---- TEXT FOR ANALYSIS
Skip to content
New issue

Have a question about this project? Sign up for a free GitHub account to open an issue and contact its maintainers and the community.

By clicking “Sign up for GitHub”, you agree to our terms of service and privacy statement. We’ll occasionally send you account related emails.

Already on GitHub? Sign in to your account

t/t2000-wreck.t: Fix invalid compare on per-task affinity test #837

Merged
merged 2 commits into from Oct 7, 2016

Conversation

Projects
None yet
5 participants
@chu11
Copy link
Contributor

chu11 commented Oct 7, 2016

Found similar invalid compare just like #836

@garlick garlick added the review label Oct 7, 2016

@coveralls

This comment has been minimized.

Copy link

coveralls commented Oct 7, 2016

Coverage Status

Coverage increased (+0.004%) to 75.33% when pulling be08305 on chu11:t2000-wreck.t-bad-test_cmp2 into c94fdd3 on flux-framework:master.

@garlick

This comment has been minimized.
--------
---- GIVEN DATA
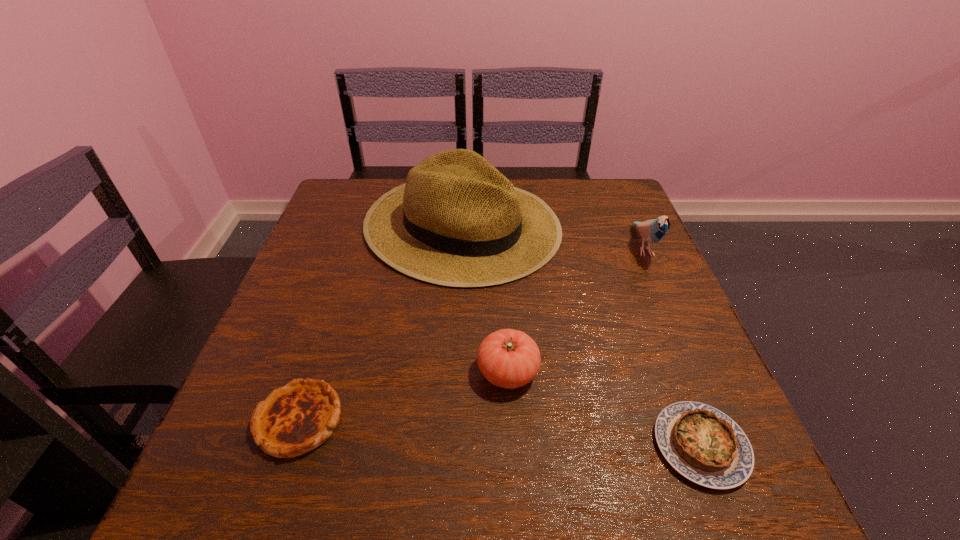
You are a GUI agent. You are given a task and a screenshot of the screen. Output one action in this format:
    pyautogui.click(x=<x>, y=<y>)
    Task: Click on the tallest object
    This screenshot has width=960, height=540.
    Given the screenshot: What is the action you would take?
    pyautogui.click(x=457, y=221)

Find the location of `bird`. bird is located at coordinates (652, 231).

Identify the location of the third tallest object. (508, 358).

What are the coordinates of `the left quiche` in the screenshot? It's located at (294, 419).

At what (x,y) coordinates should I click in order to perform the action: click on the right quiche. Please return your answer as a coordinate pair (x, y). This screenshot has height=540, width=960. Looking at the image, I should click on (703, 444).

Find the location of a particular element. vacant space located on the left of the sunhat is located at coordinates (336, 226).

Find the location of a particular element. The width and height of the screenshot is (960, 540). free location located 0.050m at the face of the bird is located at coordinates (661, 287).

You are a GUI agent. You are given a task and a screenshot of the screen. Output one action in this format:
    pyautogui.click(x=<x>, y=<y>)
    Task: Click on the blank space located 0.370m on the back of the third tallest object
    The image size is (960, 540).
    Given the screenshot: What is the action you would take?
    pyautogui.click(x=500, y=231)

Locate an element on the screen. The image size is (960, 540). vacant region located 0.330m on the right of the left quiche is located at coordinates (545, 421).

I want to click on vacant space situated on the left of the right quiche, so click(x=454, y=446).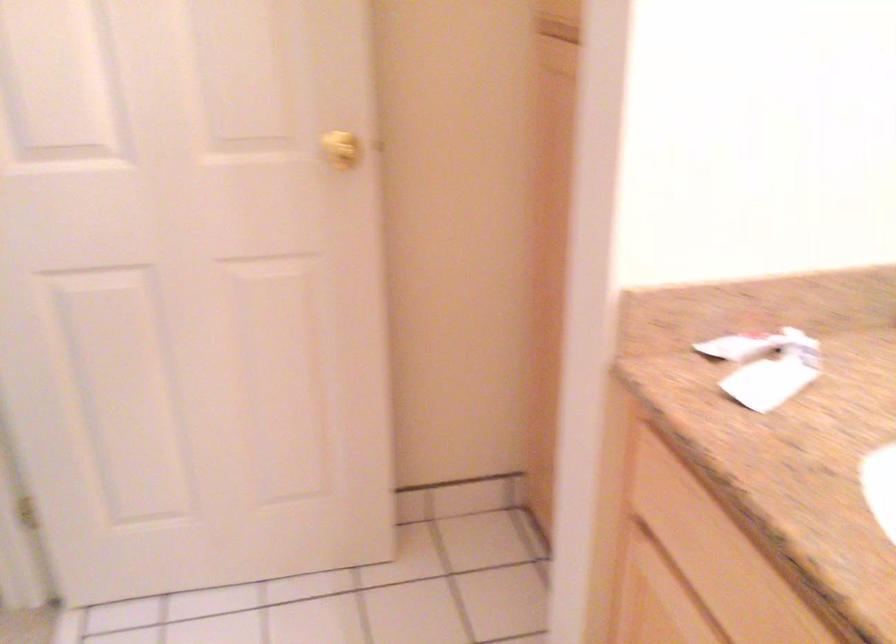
--------
- [TRY IT] Continue the GitHub pull request page about the per-task affinity test fix, starting right after its last line.

- [OUTPUT]
Copy link
Member

garlick commented Oct 7, 2016

Looks like the test error you found was masking some other problem with the test. Running the test with your fix and --verbose on my desktop:


--- expected_cpus2  2016-10-07 16:12:02.474234574 +0000
+++ output_cpus2    2016-10-07 16:12:02.474234574 +0000
@@ -1,2 +1,2 @@
 0: Cpus_allowed_list:  0
-1: Cpus_allowed_list:  0-11
+1: Cpus_allowed_list:  0-63
not ok 32 - wreckrun: supports per-task affinity assignment
#   
#       mask=$(cpus_allowed) &&
#       newmask=$(cpus_allowed first) &&
#       run_timeout 5 flux wreckrun -ln2 \
#         --pre-launch-hook="lwj[\"0.cpumask\"] = \"$newmask\"" \
#         grep ^Cpus_allowed_list /proc/self/status | sort > output_cpus2 &&
#       cat <<-EOF >expected_cpus2 &&
#       0: Cpus_allowed_list:   $newmask
#       1: Cpus_allowed_list:   $mask
#       EOF
#       test_cmp expected_cpus2 output_cpus2
#   
@grondo

This comment has been minimized.

Copy link
Contributor

grondo commented Oct 7, 2016

Hm, the problem above is that the apparent default cpus_allowed list in the script is only 0-11 but the wreckrunned task had a cpus_allowed list of 0-63 (unless I misinterpret diff output). What is the cpumask of the shell from which you are running the tests?

@garlick

This comment has been minimized.

Copy link
Member

garlick commented Oct 7, 2016

jimbo:~ > grep ^Cpus_allowed_list /proc/self/status
Cpus_allowed_list:  0-63
@grondo

This comment has been minimized.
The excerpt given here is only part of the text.